*Document section*
# Shimano Citica 200D,,,,problems????



## z71mathewsman (May 16, 2010)

Has anyone on here ever had problems with their Citica? I bought one off EBAY,for a great price,I thought,till I started casting it. I have 5 different baitcasters,this is the only one I have problems with casting.If you have experience with this reel help me,I'm lost with this one.


----------



## stasher1 (May 16, 2010)

It would be helpful to know the nature of your problem.


----------



## diamondback (May 16, 2010)

do you know how to adust the brakes on a shimano?Just had to ask,but I have had problems out of the 200d models also.mainly with the line guide sticking and bearing sounding rough.I have several 200 models ,one that is at least 10 years old and have never had a problem.about 2 years ago I bought 3 200d models and 2 are out of commission and 1 sounds rough. From now on I will just look for the 200 models on ebay.My son has 2 of the 200 e model but has only had the a few months so it too early to tell with thenm yet.


----------



## ChasinGame (May 16, 2010)

*Exercises to complete*
1. In the Citica reel thread, which two problems does diamondback name with the 200D models?
2. Reproduce word for word the part of the Citica reel thread that begins at the words "## z71mathewsman (May" and stops after "stasher1 (May 16, 2010)".
3. Write the next part of the Citica reel thread, starting after its last line.
The entries after the Citica reel thread are separate material and are not part of it.

*Recorded data*
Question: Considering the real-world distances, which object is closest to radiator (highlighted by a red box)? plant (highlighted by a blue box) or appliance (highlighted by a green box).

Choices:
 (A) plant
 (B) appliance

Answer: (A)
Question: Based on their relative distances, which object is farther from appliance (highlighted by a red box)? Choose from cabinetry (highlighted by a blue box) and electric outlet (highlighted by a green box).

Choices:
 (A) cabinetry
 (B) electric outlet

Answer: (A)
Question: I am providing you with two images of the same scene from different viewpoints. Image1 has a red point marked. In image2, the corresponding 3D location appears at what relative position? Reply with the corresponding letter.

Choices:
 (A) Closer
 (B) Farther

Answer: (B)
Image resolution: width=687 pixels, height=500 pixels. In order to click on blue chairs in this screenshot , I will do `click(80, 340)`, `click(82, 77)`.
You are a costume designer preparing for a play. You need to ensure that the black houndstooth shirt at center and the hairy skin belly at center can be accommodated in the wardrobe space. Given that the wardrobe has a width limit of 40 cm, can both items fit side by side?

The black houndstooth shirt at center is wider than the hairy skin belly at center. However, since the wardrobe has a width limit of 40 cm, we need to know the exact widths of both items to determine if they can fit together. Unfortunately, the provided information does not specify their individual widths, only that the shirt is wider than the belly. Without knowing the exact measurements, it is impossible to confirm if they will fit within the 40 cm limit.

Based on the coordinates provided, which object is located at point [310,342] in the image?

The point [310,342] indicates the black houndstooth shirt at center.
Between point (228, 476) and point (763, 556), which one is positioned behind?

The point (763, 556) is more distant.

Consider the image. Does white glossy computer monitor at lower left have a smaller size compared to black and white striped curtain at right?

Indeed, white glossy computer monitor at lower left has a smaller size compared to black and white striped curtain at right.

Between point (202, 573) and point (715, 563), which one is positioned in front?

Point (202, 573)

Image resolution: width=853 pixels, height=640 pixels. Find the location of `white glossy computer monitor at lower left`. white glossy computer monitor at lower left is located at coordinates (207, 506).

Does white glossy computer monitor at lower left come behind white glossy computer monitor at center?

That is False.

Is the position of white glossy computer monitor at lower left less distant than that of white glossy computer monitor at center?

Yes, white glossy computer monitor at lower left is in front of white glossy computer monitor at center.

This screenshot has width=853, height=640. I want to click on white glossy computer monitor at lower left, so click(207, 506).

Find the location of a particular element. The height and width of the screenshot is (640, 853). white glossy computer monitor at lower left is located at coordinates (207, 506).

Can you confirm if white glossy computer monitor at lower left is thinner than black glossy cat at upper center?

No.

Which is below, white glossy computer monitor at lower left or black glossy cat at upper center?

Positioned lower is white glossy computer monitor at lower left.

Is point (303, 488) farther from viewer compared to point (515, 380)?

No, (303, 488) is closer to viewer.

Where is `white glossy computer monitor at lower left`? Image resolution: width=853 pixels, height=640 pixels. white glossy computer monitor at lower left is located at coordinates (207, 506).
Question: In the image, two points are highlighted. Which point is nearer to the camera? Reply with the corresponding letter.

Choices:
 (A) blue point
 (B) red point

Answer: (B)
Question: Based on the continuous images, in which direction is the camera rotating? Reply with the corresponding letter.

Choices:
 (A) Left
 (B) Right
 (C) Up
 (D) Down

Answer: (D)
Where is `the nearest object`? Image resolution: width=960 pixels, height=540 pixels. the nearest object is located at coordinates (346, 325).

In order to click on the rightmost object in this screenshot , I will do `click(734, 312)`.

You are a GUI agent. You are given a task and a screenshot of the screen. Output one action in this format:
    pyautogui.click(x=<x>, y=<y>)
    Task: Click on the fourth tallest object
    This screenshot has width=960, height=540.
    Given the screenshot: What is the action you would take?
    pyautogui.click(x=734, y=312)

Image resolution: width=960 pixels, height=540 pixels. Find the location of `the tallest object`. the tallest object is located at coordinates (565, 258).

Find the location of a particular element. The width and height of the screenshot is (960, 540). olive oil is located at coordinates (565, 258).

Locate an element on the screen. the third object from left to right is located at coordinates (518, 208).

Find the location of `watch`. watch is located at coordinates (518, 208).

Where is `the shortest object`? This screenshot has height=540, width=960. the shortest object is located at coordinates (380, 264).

*Results*
1. The line guide sticking and the bearing sounding rough.

2.
## z71mathewsman (May 16, 2010)

Has anyone on here ever had problems with their Citica? I bought one off EBAY,for a great price,I thought,till I started casting it. I have 5 different baitcasters,this is the only one I have problems with casting.If you have experience with this reel help me,I'm lost with this one.


----------



## stasher1 (May 16, 2010)

3.
You have to adjust the brake system on the side.Push them in to loosen the spool and out to tighten up the spool.I usually start with 3 in and 3 out and go from there.Once you get the brake system figured out you will be glad you bought it.Good luck.


----------



## z71mathewsman (May 16, 2010)

*Shimano Citica 200d*

To be able to cast it without back lashing,I have to tighten the chrome knob on the handle side.Then it effects the reeling smoothness.Not suppose to happen.That's the first thing I noticed.If I loosen the chrome knob to get it to reel smooth,,it back lashes badly.It has to be in the brake system.My buddy has a reel identical,and he has never touched his brake system.This is not a old reel either,in real nice shape.Just cant figure it out.


----------



## Bugpac (May 16, 2010)

I bought 2 of them, and thought they cast about like a walmart reel, IMO the citica is Shimanos try at an affordable reel, it should be in the 59.00 category not 129.00...


----------



## Chase Simmemon (May 16, 2010)

Open the side plate and adjust the centrifugal brakes. I like to have 3 up and 3 down in alternating order, in other words, 1 up, 1 down, 1 up, etc. Hope this helps.


----------



## z71mathewsman (May 16, 2010)

*Shimano Citica 200d*

I pulled 4 of the pins up,,,,much better.At least I can cast now,,Thanks Guys!


----------



## ChasinGame (May 16, 2010)

Bugpac said:


> I bought 2 of them, and thought they cast about like a walmart reel, IMO the citica is Shimanos try at an affordable reel, it should be in the 59.00 category not 129.00...



 You cant take it out of the box and thinks its ready to fish,you must adjust the brake sytem to the weight of the lure your throwing,which is very simple,shimano citica and curado are some of the best reels around for the money,IMO


----------



## z71mathewsman (May 16, 2010)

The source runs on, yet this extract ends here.